Brief: How many lines in the entries below contain the string "beauty", counting only matches with the same case? Reply with the number alone.

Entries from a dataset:
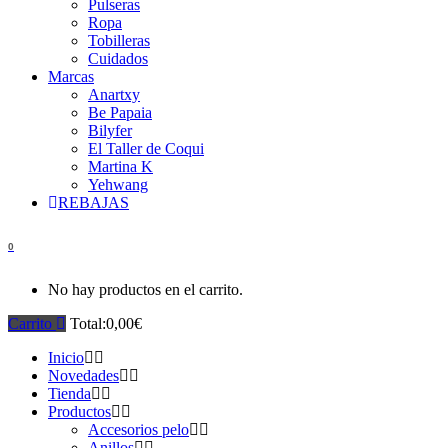
Pulseras
Ropa
Tobilleras
Cuidados
Marcas
Anartxy
Be Papaia
Bilyfer
El Taller de Coqui
Martina K
Yehwang
REBAJAS
0
No hay productos en el carrito.
Carrito
Total:
0,00
€
Inicio
Novedades
Tienda
Productos
Accesorios pelo
Anillos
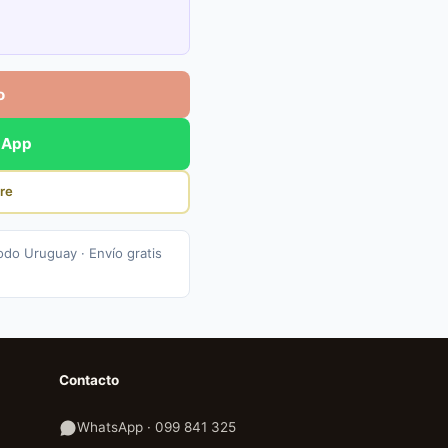
o
sApp
re
odo Uruguay · Envío gratis
Contacto
WhatsApp · 099 841 325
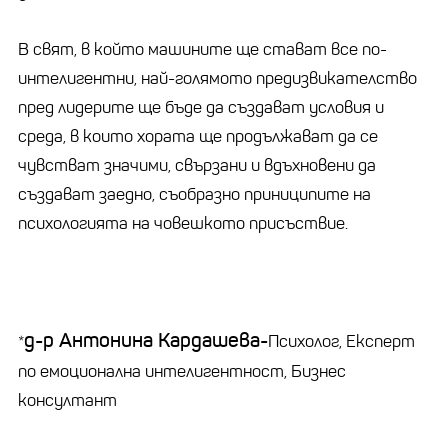
В свят, в който машините ще стават все по-
интелигентни, най-голямото предизвикателство
пред лидерите ще бъде да създават условия и
среда, в които хората ще продължават да се
чувстват значими, свързани и вдъхновени да
създават заедно, съобразно приниципите на
психологията на човешкото присъствие.
д-р Антонина Кардашева-
*
Психолог, Експерт
по емоционална интелигентност, Бизнес
консултант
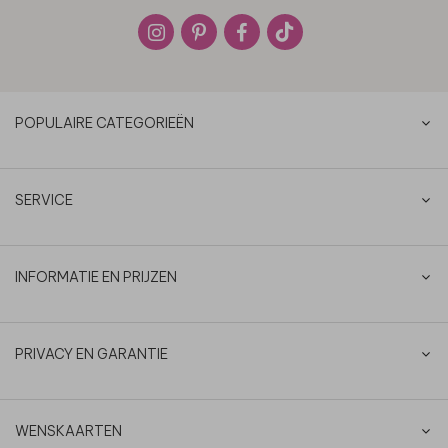
POPULAIRE CATEGORIEËN
SERVICE
INFORMATIE EN PRIJZEN
PRIVACY EN GARANTIE
WENSKAARTEN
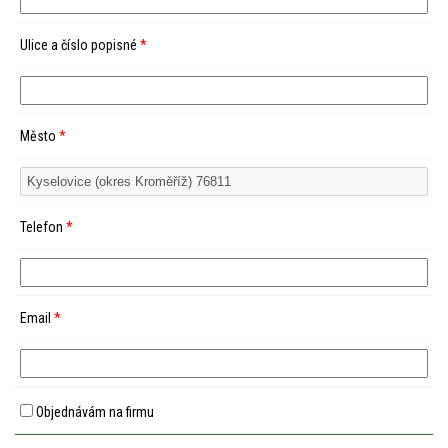
Ulice a číslo popisné
*
Město
*
Telefon
*
Email
*
Objednávám na firmu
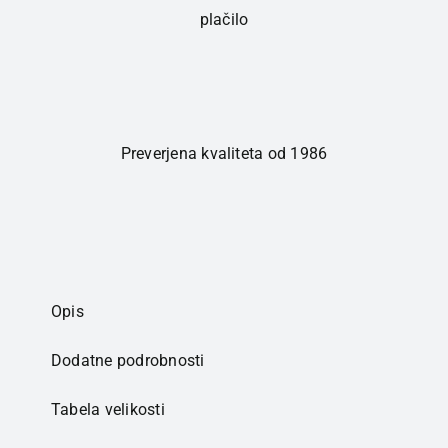
plačilo
Preverjena kvaliteta od 1986
Opis
Dodatne podrobnosti
Tabela velikosti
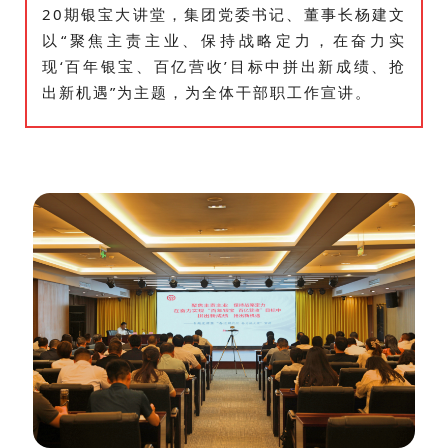
20期银宝大讲堂，集团党委书记、董事长杨建文
以“聚焦主责主业、保持战略定力，在奋力实
现‘百年银宝、百亿营收’目标中拼出新成绩、抢
出新机遇”为主题，为全体干部职工作宣讲。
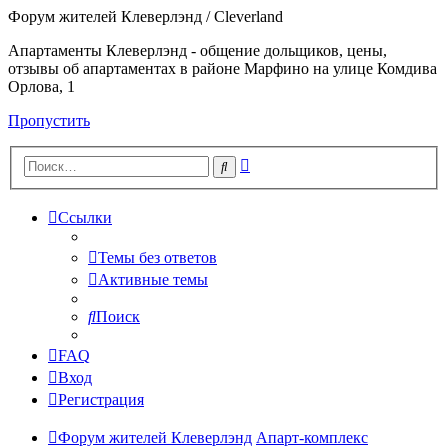
Форум жителей Клеверлэнд / Cleverland
Апартаменты Клеверлэнд - общение дольщиков, цены,
отзывы об апартаментах в районе Марфино на улице Комдива
Орлова, 1
Пропустить
Расширенный
Поиск
поиск
Ссылки
Темы без ответов
Активные темы
Поиск
FAQ
Вход
Регистрация
Форум жителей Клеверлэнд
Апарт-комплекс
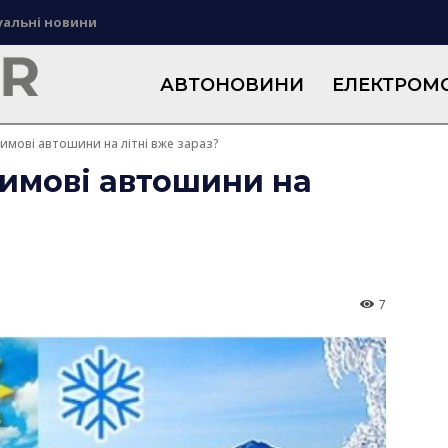
уальні новини
АВТОНОВИНИ
ЕЛЕКТРОМО
имові автошини на літні вже зараз?
зимові автошини на
7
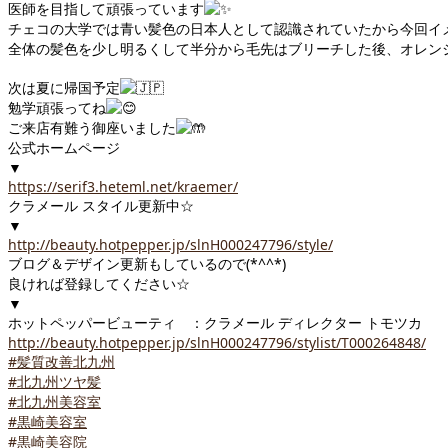
医師を目指して頑張っています
チェコの大学では青い髪色の日本人として認識されていたから今回イ
全体の髪色を少し明るくして半分から毛先はブリーチした後、オレン
次は夏に帰国予定
勉学頑張ってね
ご来店有難う御座いました
公式ホームページ
▼
https://serif3.heteml.net/kraemer/
クラメール スタイル更新中☆
▼
http://beauty.hotpepper.jp/slnH000247796/style/
ブログ＆デザイン更新もしているので(*^^*)
良ければ登録してください☆
▼
ホットペッパービューティ ：クラメール ディレクター トモツカ
http://beauty.hotpepper.jp/slnH000247796/stylist/T000264848/
#髪質改善北九州
#北九州ツヤ髪
#北九州美容室
#黒崎美容室
#黒崎美容院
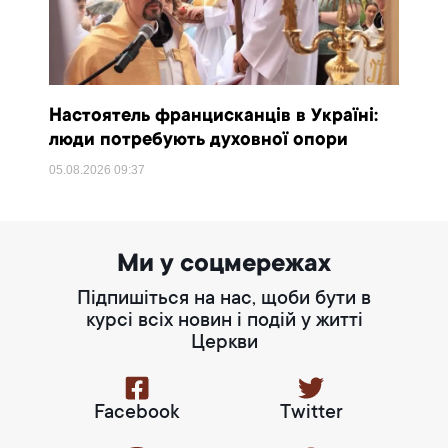
Настоятель францисканців в Україні:
люди потребують духовної опори
05.08.2026
09:37
Ми у соцмережах
Підпишіться на нас, щоби бути в
курсі всіх новин і подій у житті
Церкви
Facebook
Twitter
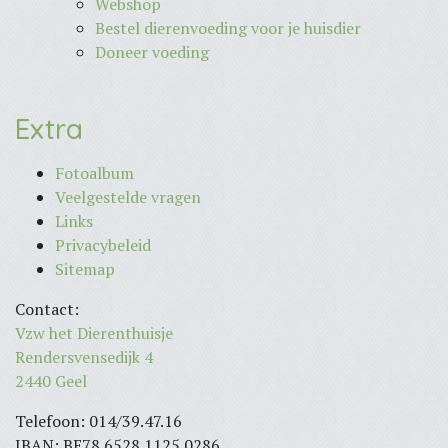
Webshop
Bestel dierenvoeding voor je huisdier
Doneer voeding
Extra
Fotoalbum
Veelgestelde vragen
Links
Privacybeleid
Sitemap
Contact:
Vzw het Dierenthuisje
Rendersvensedijk 4
2440 Geel
Telefoon: 014/39.47.16
IBAN: BE78 6528 1125 0286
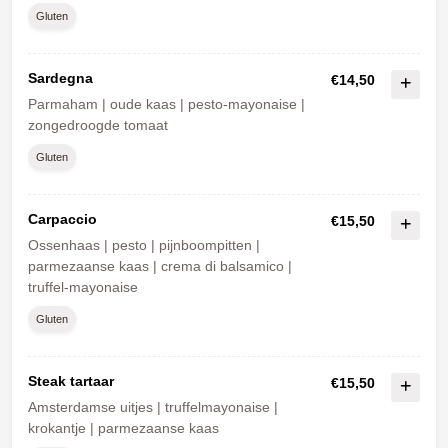
Gluten
Sardegna
€14,50
Parmaham | oude kaas | pesto-mayonaise |
zongedroogde tomaat
Gluten
Carpaccio
€15,50
Ossenhaas | pesto | pijnboompitten |
parmezaanse kaas | crema di balsamico |
truffel-mayonaise
Gluten
Steak tartaar
€15,50
Amsterdamse uitjes | truffelmayonaise |
krokantje | parmezaanse kaas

The completed task: 2